=== Begin Enclosure ===

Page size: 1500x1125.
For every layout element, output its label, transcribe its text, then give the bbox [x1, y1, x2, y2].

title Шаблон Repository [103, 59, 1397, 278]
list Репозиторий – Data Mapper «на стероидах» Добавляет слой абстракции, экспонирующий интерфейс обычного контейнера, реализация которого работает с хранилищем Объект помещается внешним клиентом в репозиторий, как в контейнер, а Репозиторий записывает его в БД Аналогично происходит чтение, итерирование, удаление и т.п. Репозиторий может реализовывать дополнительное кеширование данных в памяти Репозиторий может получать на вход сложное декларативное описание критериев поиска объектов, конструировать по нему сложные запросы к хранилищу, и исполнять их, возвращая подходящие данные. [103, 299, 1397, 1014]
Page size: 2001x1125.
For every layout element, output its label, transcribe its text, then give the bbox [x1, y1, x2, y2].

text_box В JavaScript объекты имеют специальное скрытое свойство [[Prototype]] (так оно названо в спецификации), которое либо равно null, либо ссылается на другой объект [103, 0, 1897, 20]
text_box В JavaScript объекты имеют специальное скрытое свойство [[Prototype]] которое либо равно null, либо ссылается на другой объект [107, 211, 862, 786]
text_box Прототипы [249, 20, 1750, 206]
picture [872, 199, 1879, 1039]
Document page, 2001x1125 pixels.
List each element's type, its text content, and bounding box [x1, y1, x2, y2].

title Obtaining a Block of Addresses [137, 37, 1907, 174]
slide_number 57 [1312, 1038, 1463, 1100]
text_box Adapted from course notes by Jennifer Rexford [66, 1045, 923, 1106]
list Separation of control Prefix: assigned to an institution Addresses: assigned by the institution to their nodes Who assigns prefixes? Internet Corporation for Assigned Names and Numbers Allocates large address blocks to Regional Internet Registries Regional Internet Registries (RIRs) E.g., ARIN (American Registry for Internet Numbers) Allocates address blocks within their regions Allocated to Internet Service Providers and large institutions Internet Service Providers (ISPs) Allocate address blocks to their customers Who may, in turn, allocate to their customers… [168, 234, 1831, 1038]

=== End Enclosure ===

**TASK DETAILS:** Transcribe exactly the line containing "List each element's" along with all later lines of the material, through its last line. Add nothing.

**SOLUTION TO THE EXERCISE:**
List each element's type, its text content, and bounding box [x1, y1, x2, y2].

title Obtaining a Block of Addresses [137, 37, 1907, 174]
slide_number 57 [1312, 1038, 1463, 1100]
text_box Adapted from course notes by Jennifer Rexford [66, 1045, 923, 1106]
list Separation of control Prefix: assigned to an institution Addresses: assigned by the institution to their nodes Who assigns prefixes? Internet Corporation for Assigned Names and Numbers Allocates large address blocks to Regional Internet Registries Regional Internet Registries (RIRs) E.g., ARIN (American Registry for Internet Numbers) Allocates address blocks within their regions Allocated to Internet Service Providers and large institutions Internet Service Providers (ISPs) Allocate address blocks to their customers Who may, in turn, allocate to their customers… [168, 234, 1831, 1038]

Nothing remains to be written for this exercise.